**Data section:**
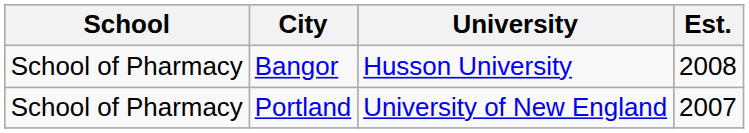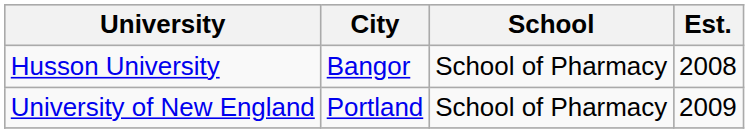columns swapped: School <-> University
Portland | Est.: 2007 -> 2009
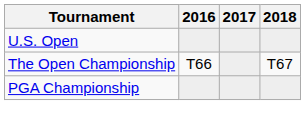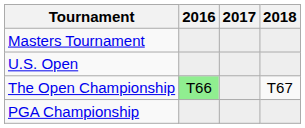+ row: Masters Tournament
The Open Championship | 2016: no background -> lightgreen background
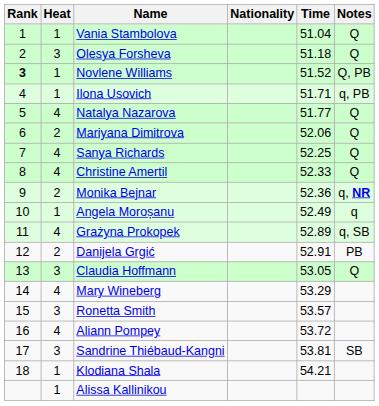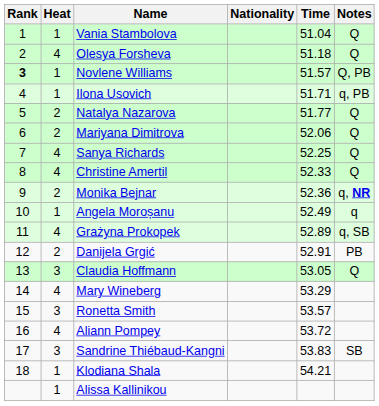Olesya Forsheva | Heat: 3 -> 4
Novlene Williams | Time: 51.52 -> 51.57
Natalya Nazarova | Heat: 4 -> 2
Sandrine Thiébaud-Kangni | Time: 53.81 -> 53.83
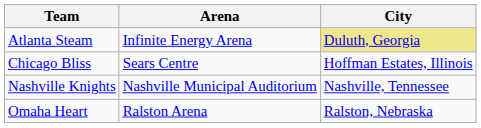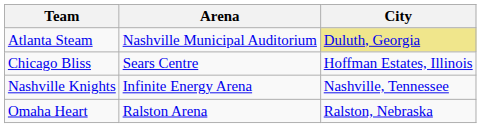Atlanta Steam | Arena: Infinite Energy Arena -> Nashville Municipal Auditorium
Nashville Knights | Arena: Nashville Municipal Auditorium -> Infinite Energy Arena
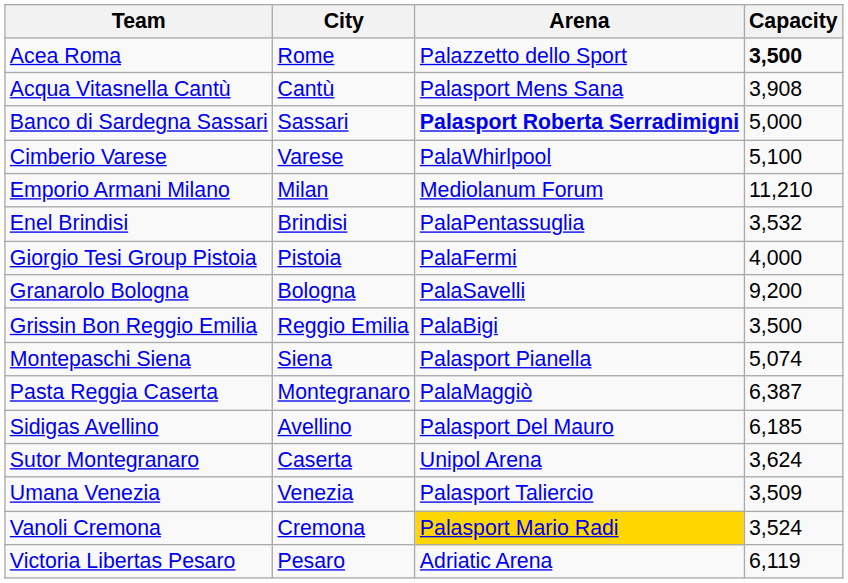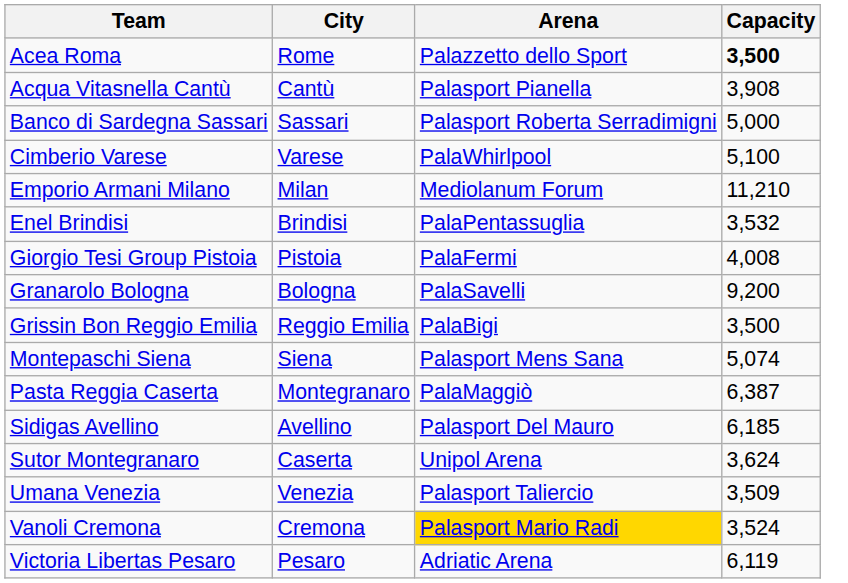Acqua Vitasnella Cantù | Arena: Palasport Mens Sana -> Palasport Pianella
Banco di Sardegna Sassari | Arena: bold -> normal
Giorgio Tesi Group Pistoia | Capacity: 4,000 -> 4,008
Montepaschi Siena | Arena: Palasport Pianella -> Palasport Mens Sana
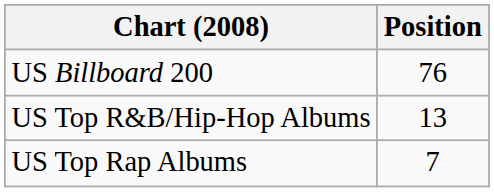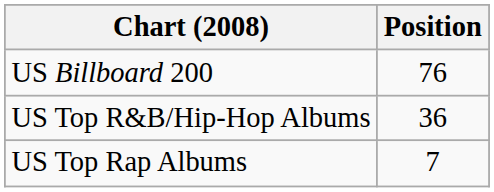US Top R&B/Hip-Hop Albums | Position: 13 -> 36
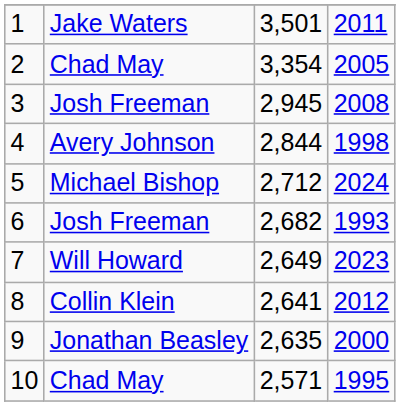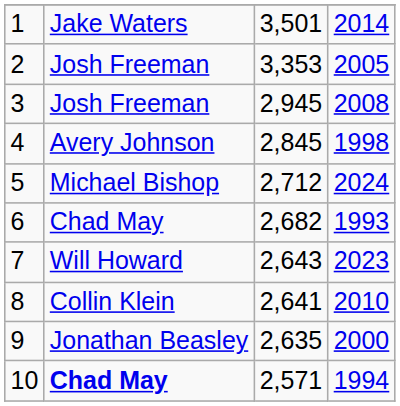1 | column 4: 2011 -> 2014
2 | column 2: Chad May -> Josh Freeman
2 | column 3: 3,354 -> 3,353
4 | column 3: 2,844 -> 2,845
6 | column 2: Josh Freeman -> Chad May
7 | column 3: 2,649 -> 2,643
8 | column 4: 2012 -> 2010
10 | column 2: normal -> bold
10 | column 4: 1995 -> 1994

**Task objective:**
Pick out and copy every line of the data above that contains the string "normal", treating uppercase and lowercase as different.

**Reply to the exercise:**
Banco di Sardegna Sassari | Arena: bold -> normal
10 | column 2: normal -> bold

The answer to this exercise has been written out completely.